Problem: Gather every line in the records that contains the word "موثر" and copy each one out.

Given data:

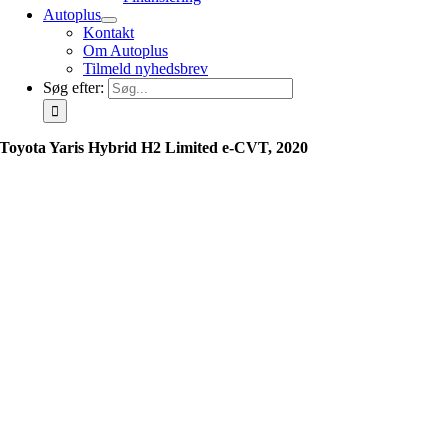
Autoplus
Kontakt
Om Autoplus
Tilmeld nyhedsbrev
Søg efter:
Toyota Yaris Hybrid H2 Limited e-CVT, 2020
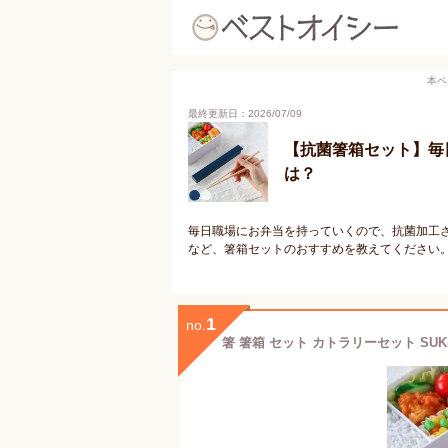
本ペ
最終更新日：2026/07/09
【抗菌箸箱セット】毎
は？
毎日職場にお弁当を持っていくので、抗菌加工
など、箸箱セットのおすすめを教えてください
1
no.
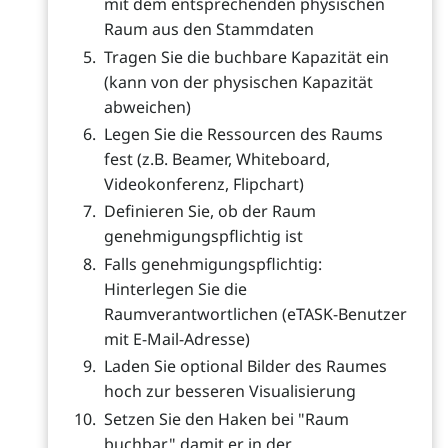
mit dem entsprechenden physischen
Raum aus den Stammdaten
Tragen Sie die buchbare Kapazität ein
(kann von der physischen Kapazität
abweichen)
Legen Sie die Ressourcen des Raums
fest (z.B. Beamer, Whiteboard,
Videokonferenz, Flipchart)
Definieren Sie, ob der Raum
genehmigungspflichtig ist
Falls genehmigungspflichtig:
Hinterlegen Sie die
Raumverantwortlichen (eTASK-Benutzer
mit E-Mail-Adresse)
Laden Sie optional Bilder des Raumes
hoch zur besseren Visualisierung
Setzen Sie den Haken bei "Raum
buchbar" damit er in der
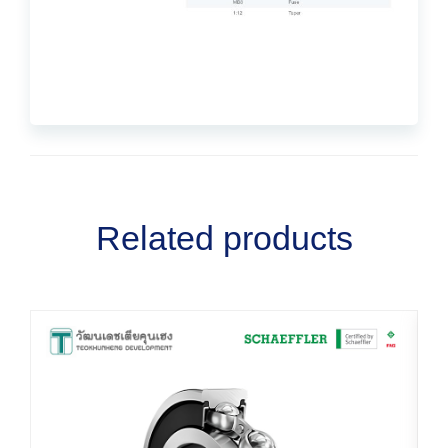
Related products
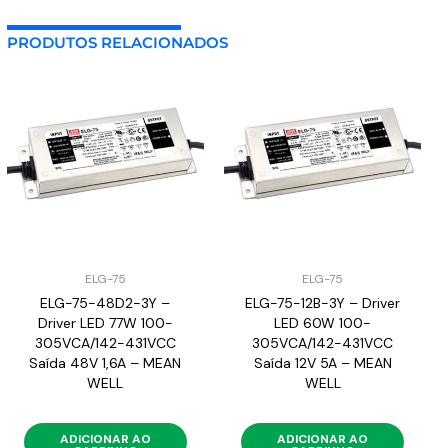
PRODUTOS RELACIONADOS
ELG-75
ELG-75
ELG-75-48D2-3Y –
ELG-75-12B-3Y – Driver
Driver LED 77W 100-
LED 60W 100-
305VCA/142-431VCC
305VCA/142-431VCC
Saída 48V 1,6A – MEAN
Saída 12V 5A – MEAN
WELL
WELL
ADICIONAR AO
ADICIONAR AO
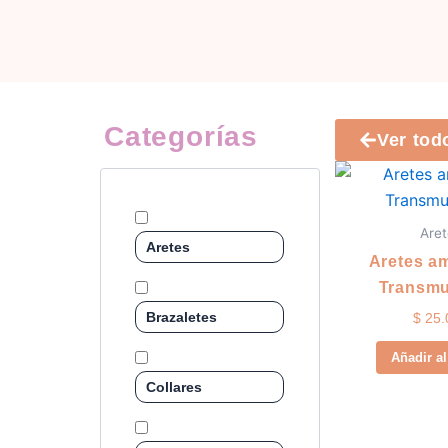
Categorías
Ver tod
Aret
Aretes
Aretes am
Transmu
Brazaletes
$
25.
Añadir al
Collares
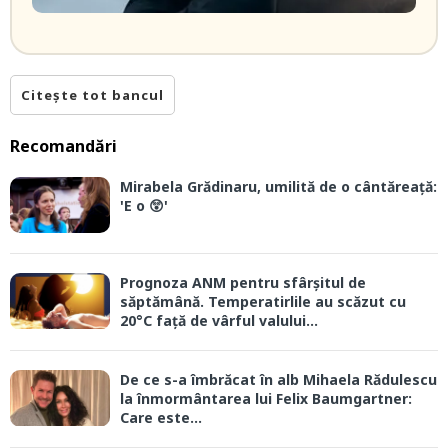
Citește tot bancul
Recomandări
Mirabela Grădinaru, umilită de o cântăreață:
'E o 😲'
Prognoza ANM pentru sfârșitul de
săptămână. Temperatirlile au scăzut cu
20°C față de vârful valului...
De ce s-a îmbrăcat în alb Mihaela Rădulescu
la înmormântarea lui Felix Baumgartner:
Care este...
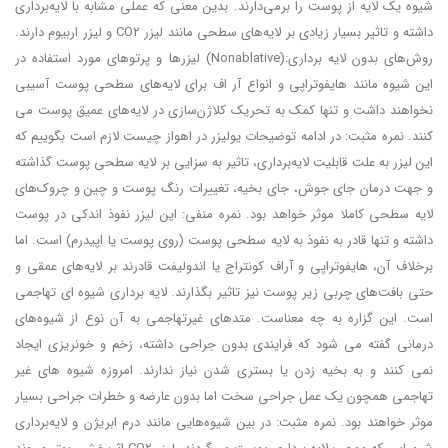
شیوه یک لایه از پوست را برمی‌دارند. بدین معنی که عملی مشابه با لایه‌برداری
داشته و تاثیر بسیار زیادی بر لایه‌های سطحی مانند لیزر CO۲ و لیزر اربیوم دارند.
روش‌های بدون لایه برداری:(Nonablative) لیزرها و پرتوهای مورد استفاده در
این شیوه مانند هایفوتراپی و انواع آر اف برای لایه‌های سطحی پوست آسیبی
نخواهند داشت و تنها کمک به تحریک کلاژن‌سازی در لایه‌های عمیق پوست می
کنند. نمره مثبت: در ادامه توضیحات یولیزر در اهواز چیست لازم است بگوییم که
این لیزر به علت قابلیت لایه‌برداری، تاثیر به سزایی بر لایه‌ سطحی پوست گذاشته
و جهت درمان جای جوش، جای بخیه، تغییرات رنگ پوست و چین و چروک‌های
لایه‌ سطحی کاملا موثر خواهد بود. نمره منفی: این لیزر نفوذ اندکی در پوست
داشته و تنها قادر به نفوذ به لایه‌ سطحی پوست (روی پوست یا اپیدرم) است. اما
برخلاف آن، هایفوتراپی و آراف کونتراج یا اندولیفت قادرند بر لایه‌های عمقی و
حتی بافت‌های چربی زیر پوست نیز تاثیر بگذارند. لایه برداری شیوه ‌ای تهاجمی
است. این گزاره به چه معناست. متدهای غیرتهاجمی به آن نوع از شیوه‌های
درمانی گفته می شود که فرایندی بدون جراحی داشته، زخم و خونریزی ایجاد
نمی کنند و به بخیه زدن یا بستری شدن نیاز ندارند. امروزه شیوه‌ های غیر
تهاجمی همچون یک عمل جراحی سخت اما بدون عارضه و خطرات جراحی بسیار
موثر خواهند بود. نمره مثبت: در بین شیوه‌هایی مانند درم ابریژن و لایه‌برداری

---

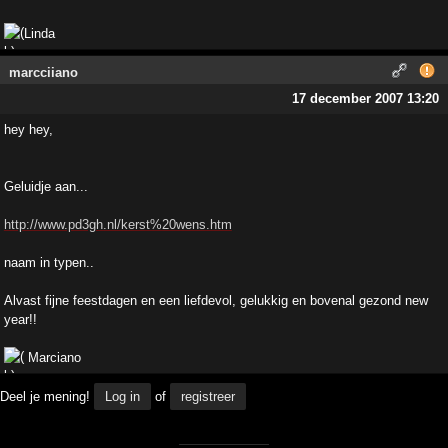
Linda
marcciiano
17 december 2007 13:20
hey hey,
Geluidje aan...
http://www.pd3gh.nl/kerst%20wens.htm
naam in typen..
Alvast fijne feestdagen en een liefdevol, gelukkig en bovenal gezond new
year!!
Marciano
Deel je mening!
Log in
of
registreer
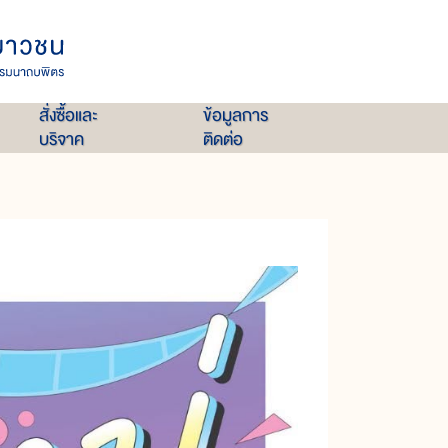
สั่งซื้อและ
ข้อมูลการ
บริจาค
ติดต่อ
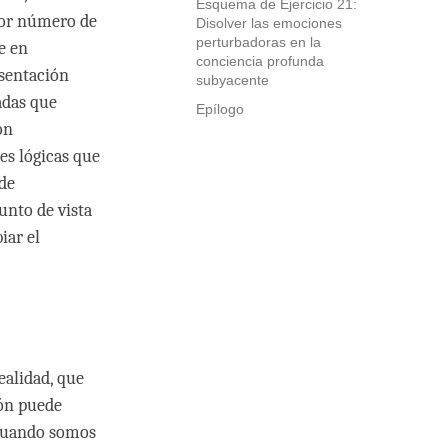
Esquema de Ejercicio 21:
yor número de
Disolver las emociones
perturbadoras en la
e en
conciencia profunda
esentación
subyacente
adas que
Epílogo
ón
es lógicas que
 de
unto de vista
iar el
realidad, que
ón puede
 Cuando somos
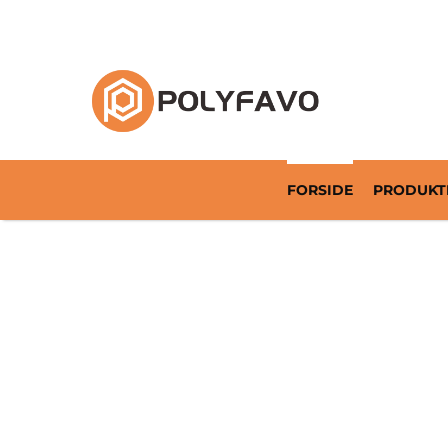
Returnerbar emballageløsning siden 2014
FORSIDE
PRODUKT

Result below:
لایه‌ سطحی کاملا موثر خواهد بود. نمره منفی: این لیزر نفوذ اندکی در پوست
موثر خواهند بود. نمره مثبت: در بین شیوه‌هایی مانند درم ابریژن و لایه‌برداری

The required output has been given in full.